Count the lines in the items below that contain the string "True", matching case exactly. Reply with only the number.

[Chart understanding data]
···
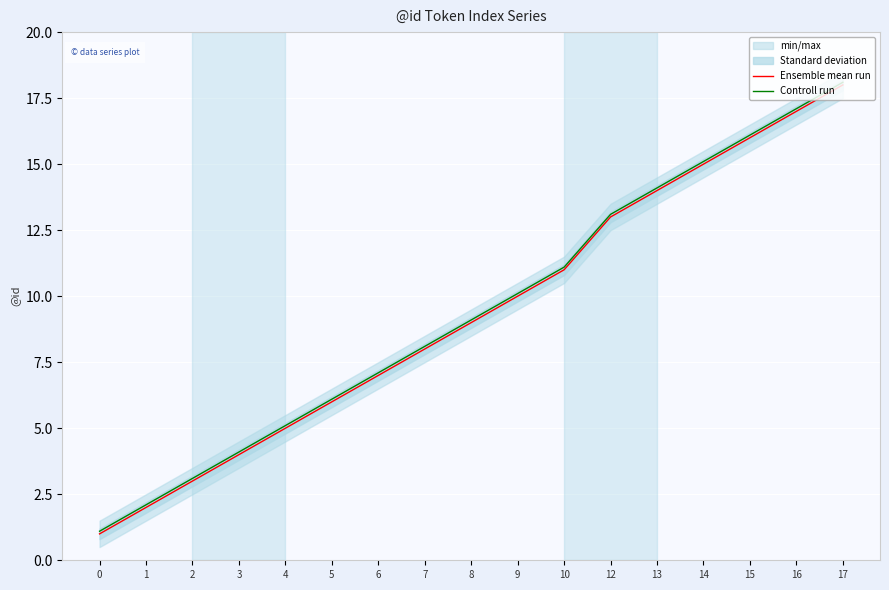

True or false: Controll run and Ensemble mean run intersect in this chart.

False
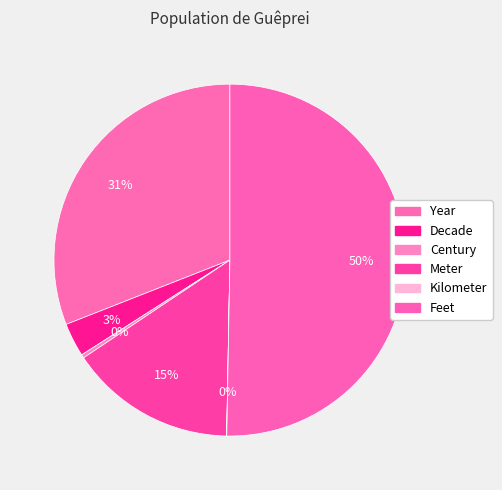

Does any single category account for the majority?

Yes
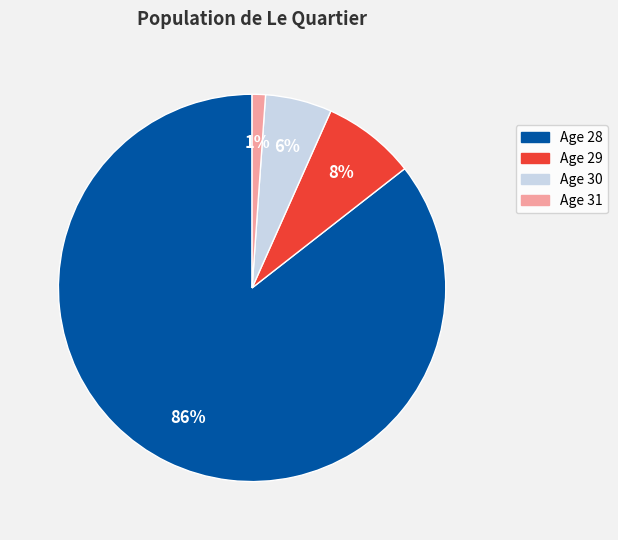

Is there any slice that represents more than half of the pie?

Yes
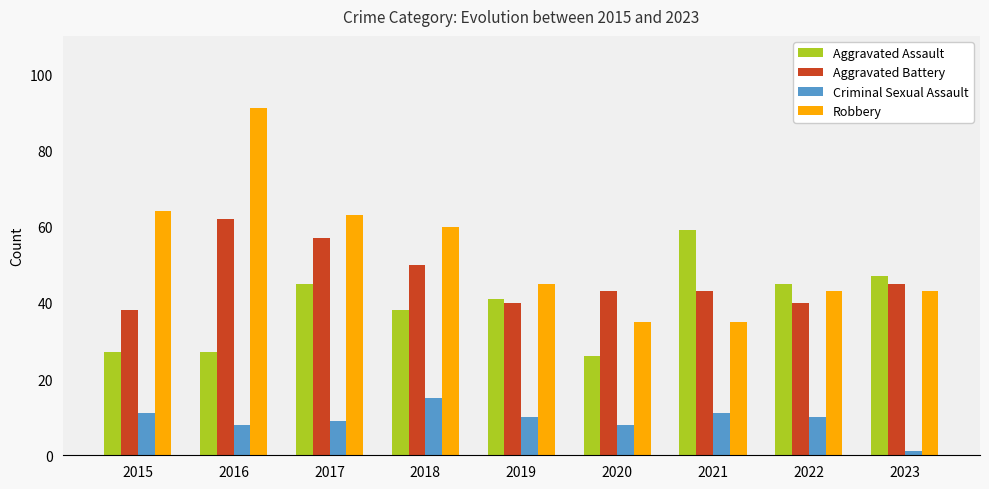

The value of Aggravated Assault at 2023 is 47. True or false?

True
···
### Solution for this task
3